Copy the data that follows exactly, and include none of its images.

(Dataset entries Opens)

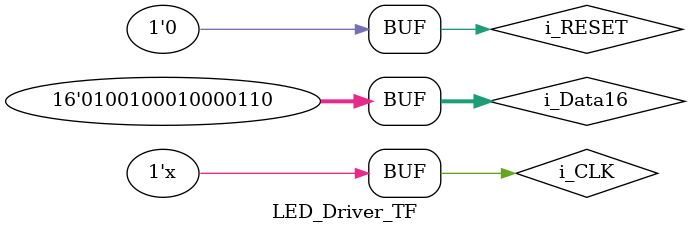
<source format=v>
`timescale 1ns / 1ps


module LED_Driver_TF;

	// Inputs
	reg i_CLK;
	reg [15:0] i_Data16;
	reg i_RESET;

	// Outputs
	wire o_LEDData;
	wire o_LEDLatch;

	// Instantiate the Unit Under Test (UUT)
	LED_Driver uut (
		.i_CLK(i_CLK), 
		.i_Data16(i_Data16), 
		.i_RESET(i_RESET), 
		.o_LEDData(o_LEDData), 
		.o_LEDLatch(o_LEDLatch)
	);

	always
		#5 i_CLK = !i_CLK;

	initial begin
		// Initialize Inputs
		i_CLK = 0;
		i_Data16 = 16'b0100100010000110;
		i_RESET = 1;

		// Wait 100 ns for global reset to finish
		#100;
        
		// Add stimulus here
		
		i_RESET = 0;
		
		

	end
      
endmodule


</source>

(Dataset entries Closes)

▶ [Output below]
<source format=v>
`timescale 1ns / 1ps


module LED_Driver_TF;

	// Inputs
	reg i_CLK;
	reg [15:0] i_Data16;
	reg i_RESET;

	// Outputs
	wire o_LEDData;
	wire o_LEDLatch;

	// Instantiate the Unit Under Test (UUT)
	LED_Driver uut (
		.i_CLK(i_CLK), 
		.i_Data16(i_Data16), 
		.i_RESET(i_RESET), 
		.o_LEDData(o_LEDData), 
		.o_LEDLatch(o_LEDLatch)
	);

	always
		#5 i_CLK = !i_CLK;

	initial begin
		// Initialize Inputs
		i_CLK = 0;
		i_Data16 = 16'b0100100010000110;
		i_RESET = 1;

		// Wait 100 ns for global reset to finish
		#100;
        
		// Add stimulus here
		
		i_RESET = 0;
		
		

	end
      
endmodule


</source>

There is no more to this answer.